Hacker News new | ask | show | jobs
by benjamincburns 4465 days ago
I'm curious to know how much work they'd done on the idea ahead of time. If this was conceived during YC, they're definitely a very impressive team.

A few months ago I looked into building this exact product. If you're a DIY kinda person and you don't mind carrying around some extra bulk, it's somewhat easy to cobble something together. If you want a light/small brick w/ self-contained charging and output regulation that just works, it's much more difficult and potentially dangerous -- especially if you want it to charge fast enough that a 1h airport layover is meaningful. Add in more advanced battery management/conditioning schemes, and I'm just all kinds of impressed.

Though, this claim does irk me a little:

> With the same battery, we could charge to a full 100 percent and it won’t degrade

> Never experience loss in capacity again. A Li-ion battery powered by BatteryOS doesn’t degrade in capacity over time, and as a result has a 4x higher cycle life than when controlled by conventional methods.

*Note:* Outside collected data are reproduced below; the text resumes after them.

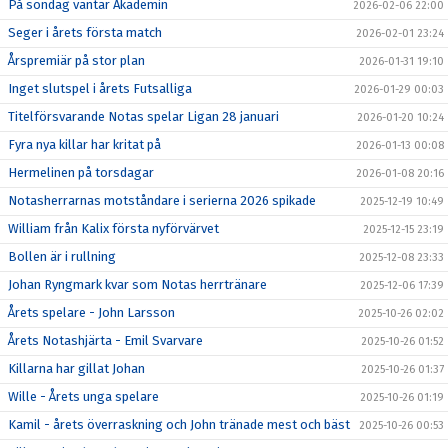
På söndag väntar Akademin
2026-02-06 22:00
Seger i årets första match
2026-02-01 23:24
Årspremiär på stor plan
2026-01-31 19:10
Inget slutspel i årets Futsalliga
2026-01-29 00:03
Titelförsvarande Notas spelar Ligan 28 januari
2026-01-20 10:24
Fyra nya killar har kritat på
2026-01-13 00:08
Hermelinen på torsdagar
2026-01-08 20:16
Notasherrarnas motståndare i serierna 2026 spikade
2025-12-19 10:49
William från Kalix första nyförvärvet
2025-12-15 23:19
Bollen är i rullning
2025-12-08 23:33
Johan Ryngmark kvar som Notas herrtränare
2025-12-06 17:39
Årets spelare - John Larsson
2025-10-26 02:02
Årets Notashjärta - Emil Svarvare
2025-10-26 01:52
Killarna har gillat Johan
2025-10-26 01:37
Wille - Årets unga spelare
2025-10-26 01:19
Kamil - årets överraskning och John tränade mest och bäst
2025-10-26 00:53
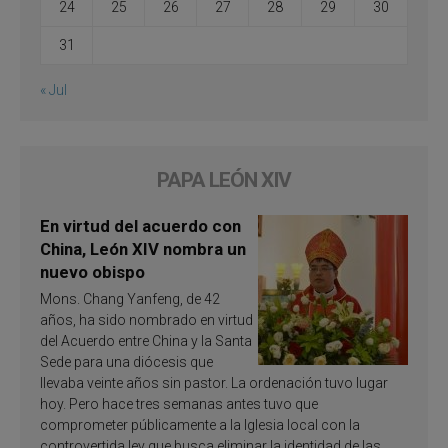
24
25
26
27
28
29
30
31
« Jul
PAPA LEÓN XIV
En virtud del acuerdo con
China, León XIV nombra un
nuevo obispo
Mons. Chang Yanfeng, de 42
años, ha sido nombrado en virtud
del Acuerdo entre China y la Santa
Sede para una diócesis que
llevaba veinte años sin pastor. La ordenación tuvo lugar
hoy. Pero hace tres semanas antes tuvo que
comprometer públicamente a la Iglesia local con la
controvertida ley que busca eliminar la identidad de las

I think I need a better definition of "capacity degradation" here - if you acknowledge that there's still a charge cycle limit, I'm curious to know what happens once it's reached. Either way, I'm very sceptical of anything which claims to completely eliminate the effects of entropy.

1 comments

There are 100s of ways to game this cycle spec too. For example, for all we know there is a 100WHr pack inside the box and they only make 50WHr of it available to the user. This way you can make a 50WHr battery that effectively never "degrades". The BatteryOS just manages the "reserve". Then the only thing they are really measuring is the speed at which their algorithm looses calibration. The software for many BMUs (battery management units) actually does this today.
That's not a terrible idea, actually.

When you purchase any NAND flash device like a USB stick or an SSD, essentially the same thing is happening. The raw storage is much higher, but due to a high raw bit error rate (see NAND displacement errors), the need for wear leveling, and the need for reserve blocks to swap into service as the device ages, the claimed capacities are reduced to accommodate MTBF and observed bit error specs.

In cases such as this I think it'd be disingenuous not to drop your claimed specs to reflect the actual usefulness of the device.

Except they explicitly state that they don't do this. They refer to the 50% charge scheme being used in the Chevy Volt and claim they don't do that.